This site area outlines a development of the properties of real and complex numbers from counting (enumeration) and geometric assumptions. While some explanations are in sequence, others can be read independently. The outline of area content below will allow reader to select what to explore. Bon Appetit.

Some of the counting principles in this site area are met in college mathematics as consequences of mathematical induction in some college mathematics programs. These counting principles are also met implicitly in the primary school development of counting and arithmetic skills and concepts. Their explicit recognition in primary and secondary school might lead to greater coherency in the thought-based development of mathematics from counting with pebbles and more manipulatives to intermediate calculus.

The top level number theory pages

starts with a development of enumeration principles and consequences for whole and natural numbers. The student of pure mathematics may recast all or most in terms of the set-theoretic development of modern mathematics (1905 onward).

The Number Theory Continued webpages

provide explanations for decimal place value methods for comparing, adding, subtracting, multiplying and dividing whole numbers. In particular, The first six explore decimal place value and how with the aid of the distributive law, it justifies methods for comparison, addition, subtraction, multiplication and division of whole numbers. Full explanation of column methods for arithmetic are included here.

The lesson Remainder Arithmetic explores and justifies the decimal-based rules for recognizing multiples of 2, 3, 4, 5, 6, 7, 8, 9, 10 and 11. Consideration of arithmetic modulo these whole numbers lead to remainder arithmetic, computing methods for the remainders when whole numbers are divided by 2, 3, 4, 5, 6, 7, 8, 9, 10 or 11. Divisibility rules are included by the special cases where the remainder is zero. Remainder calculations here for the number 7 may be unique.

Webpages Primes & Composites, Prime Factorization, Arithmetic Videos, Square Roots develop an enriched computational view of primes and factors for use in arithmetic with whole numbers and fractions and in further mathematics subjects at the high school and college level.

The remaining pages offer a thought-based framework for a concrete derivation of the field properties of real numbers. Some familiarity with fractions is assumed.

The site area Fractions, Ratios, Rates, Proportions & Units includes an elementary development of the properties of unsigned fractions with an emphasis on computational efficiency without a calculator. - Signed Fractions are not considered to avoid discussion of signed numbers and their properties.
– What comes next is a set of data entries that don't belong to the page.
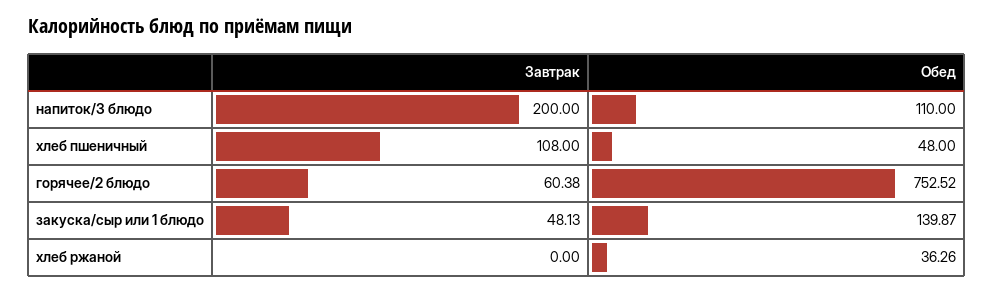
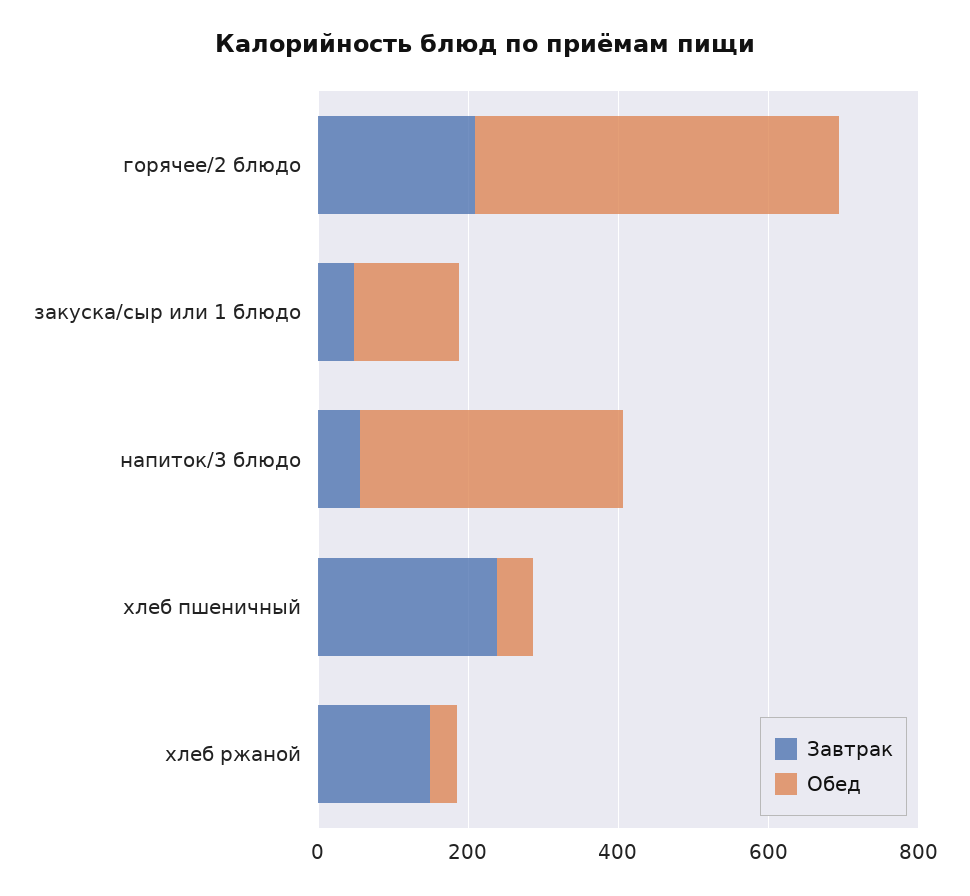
Завтрак, напиток/3 блюдо: 200 -> 50
Обед, напиток/3 блюдо: 110 -> 350
Завтрак, хлеб пшеничный: 108 -> 250
Завтрак, горячее/2 блюдо: 60.38 -> 200
Обед, горячее/2 блюдо: 752.52 -> 500
Завтрак, хлеб ржаной: 0 -> 150

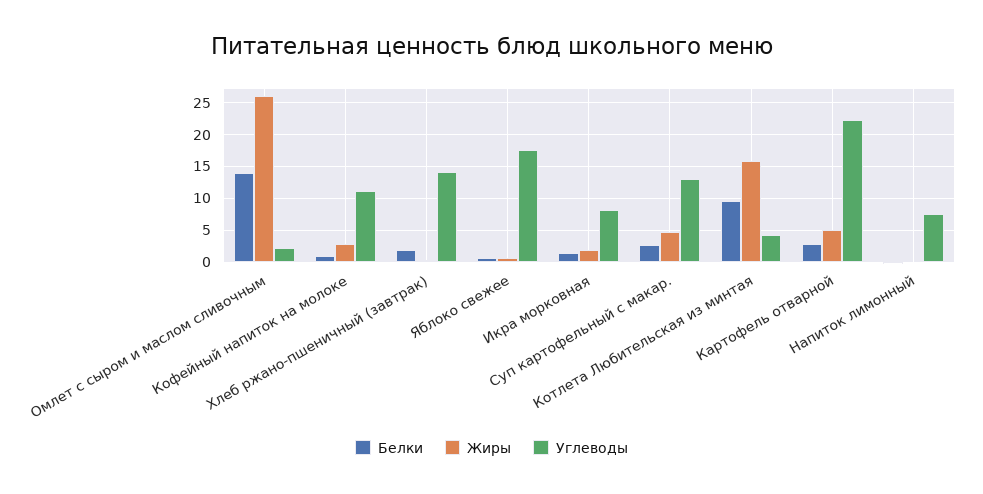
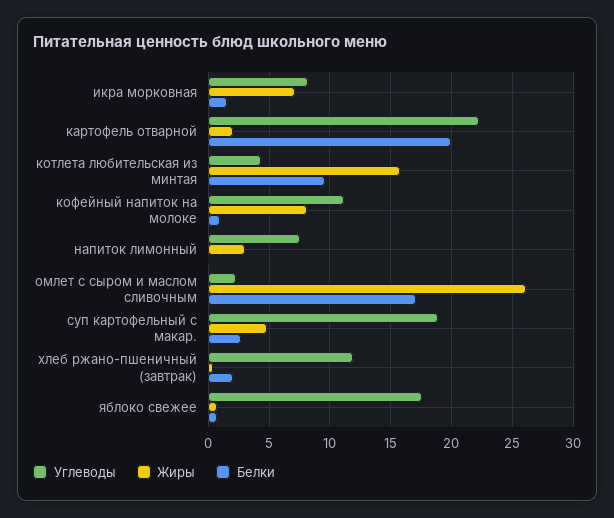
Белки, Омлет с сыром и маслом сливочным: 14 -> 17
Жиры, Кофейный напиток на молоке: 3 -> 8
Углеводы, Хлеб ржано-пшеничный (завтрак): 14 -> 12
Жиры, Икра морковная: 2 -> 7
Углеводы, Суп картофельный с макар.: 13 -> 19
Белки, Картофель отварной: 3 -> 20
Жиры, Картофель отварной: 5 -> 2
Жиры, Напиток лимонный: 0 -> 3

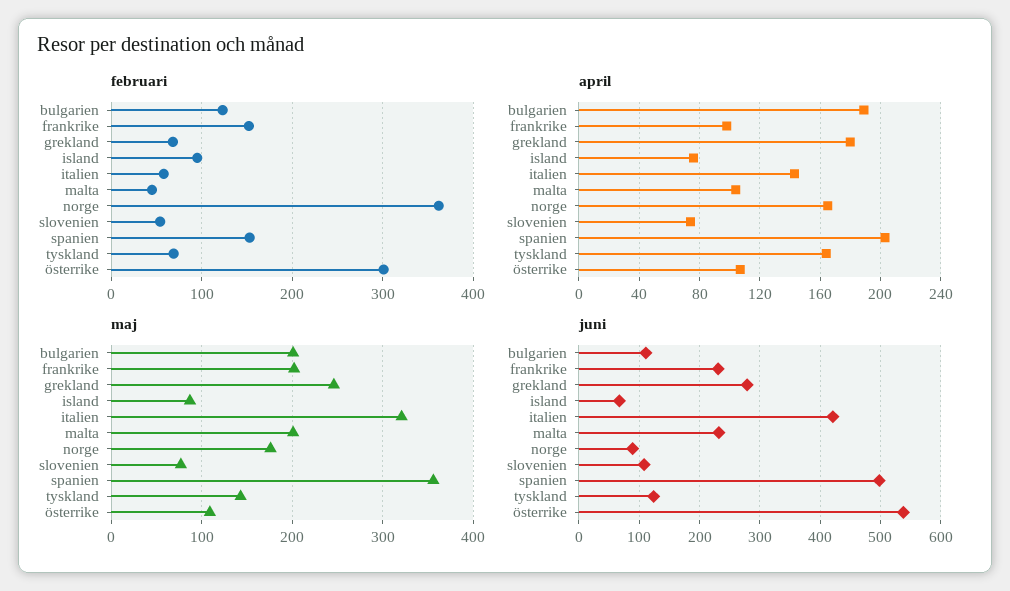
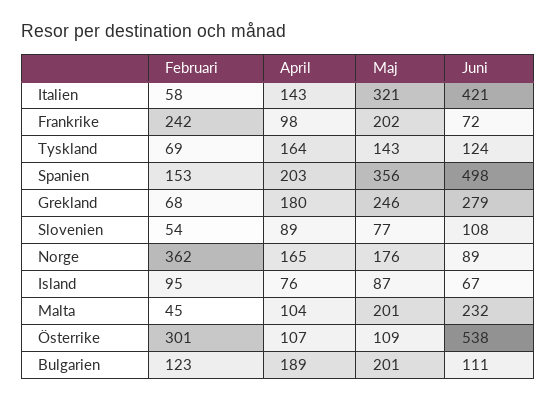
februari, frankrike: 150 -> 242
april, slovenien: 75 -> 89
juni, frankrike: 230 -> 72

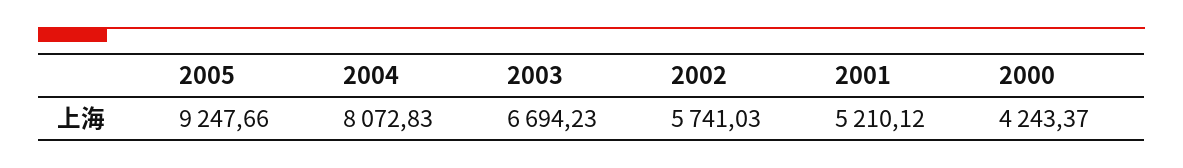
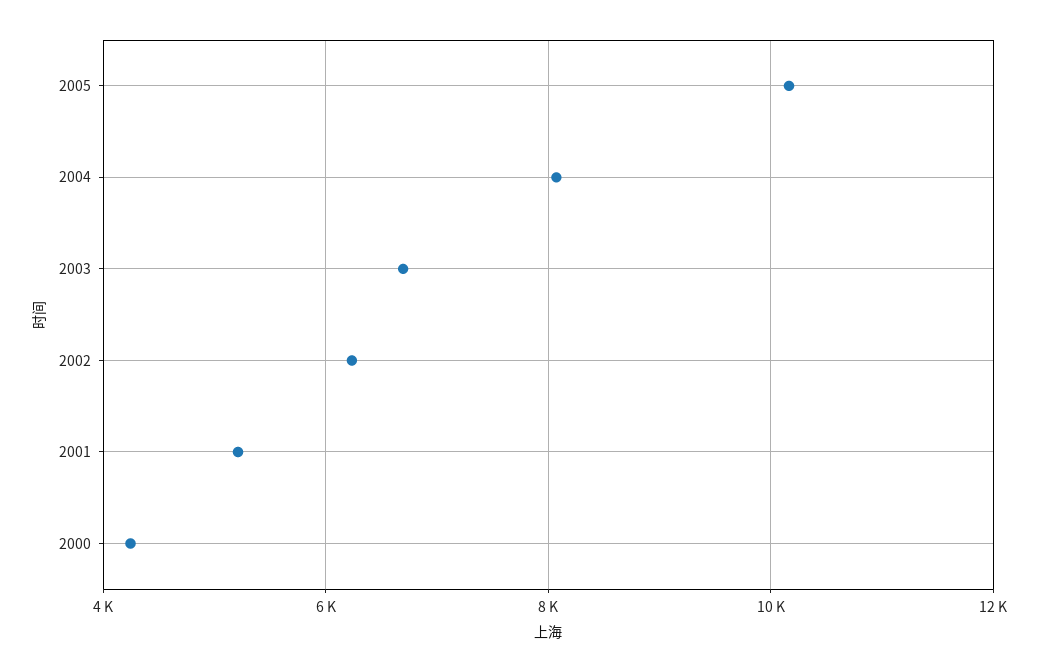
2005: 9247.66 -> 10200
2002: 5741.03 -> 6200

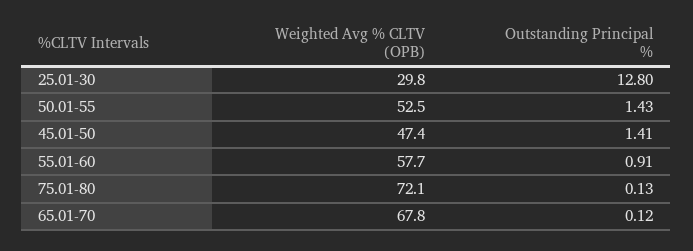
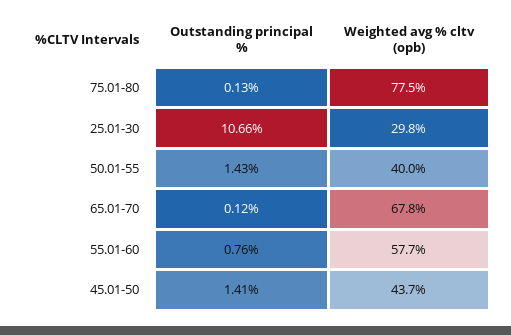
Outstanding Principal %, 25.01-30: 12.8 -> 10.66
Weighted Avg % CLTV (OPB), 50.01-55: 52.5 -> 40
Weighted Avg % CLTV (OPB), 45.01-50: 47.4 -> 43.7
Outstanding Principal %, 55.01-60: 0.91 -> 0.76
Weighted Avg % CLTV (OPB), 75.01-80: 72.1 -> 77.5

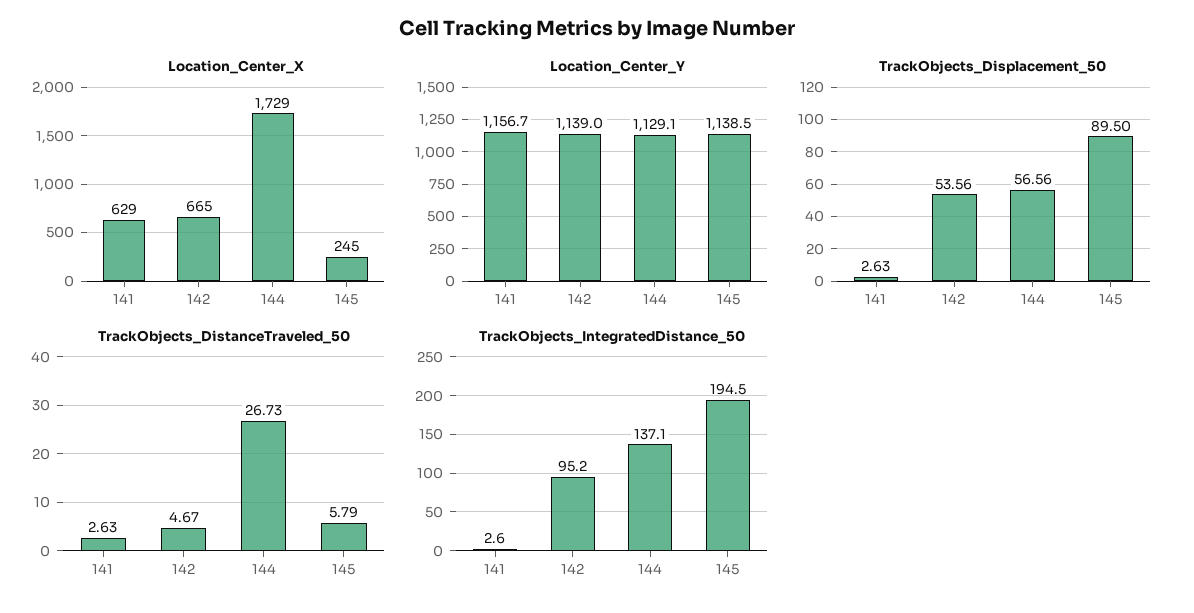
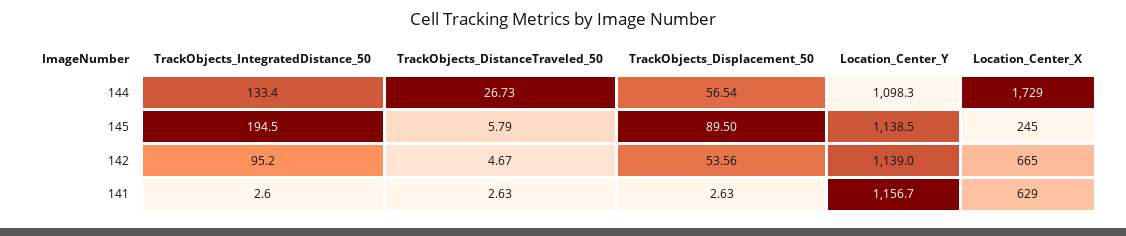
Location_Center_Y, 144: 1129.1 -> 1098.3
TrackObjects_Displacement_50, 144: 56.56 -> 56.54
TrackObjects_IntegratedDistance_50, 144: 137.1 -> 133.4

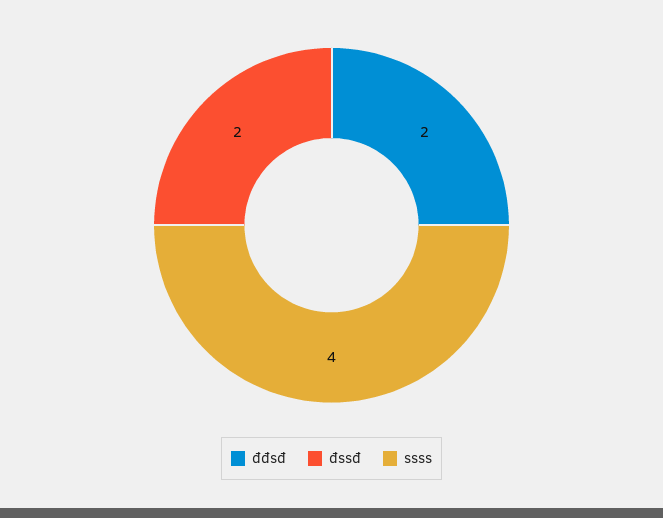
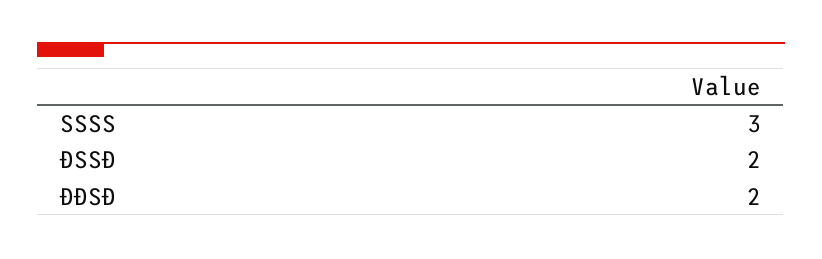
ssss: 4 -> 3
The remaining pages provide a logical development of the properties of real numbers and real number arithmetic from enumeration principles, assumptions about vectors in the line and plane, properties of fractions and decimal representation of unsigned fractions and unsigned real numbers to the field properties of real numbers. Some unique arguments appear here. This justification for the field properties of real numbers complements the assumption of those properties in the site treatment of Analytic Geometry.

The proof here of the distributive law for real numbers is based on the notions that the real number line is a one-dimensional vector space over the set of real number and the choice of a base vector, the unit vector, should not affect the computations. Indeed, the latter principle,, that is the choice of a base vector for vector addition should not affect the result of vector addition, is a consequence of the distributive law. A similar proof is indicated for obtaining the distributive law for complex numbers. Details may be given later.

The last page, Remainder Arithmetic for Real Numbers, extends the modular or remainder arithmetic developed for natural numbers - Explore concepts useful for the discussion of sinusoidal functions.

The site area on Analytic Geometry assumes the properties of real numbers developed above and some elements of Euclidean Geometry (without or before coordinates) site area to develop the properties of lines in the plane, unit-circle trig, vectors, complex numbers and functions.

Modern mathematics obtains real numbers abstractly via long deductive chains of reason and definitions starting with say axioms for set theory, all without any dependent on diagrams, except perhaps for illustration. In contrast, the development and application of trigonometry and calculus in the classroom requires the drawing of diagrams to make comprehension possible. So exposition of modern mathematics in the high school classroom sooner or later met the diagrams used to motivate and even develop trigonometry, if not calculus. The number theory development in this site area employs diagrams in arguments as part of logical, but accessible diagram-dependent exposition that may be more accessible than starting without diagrams.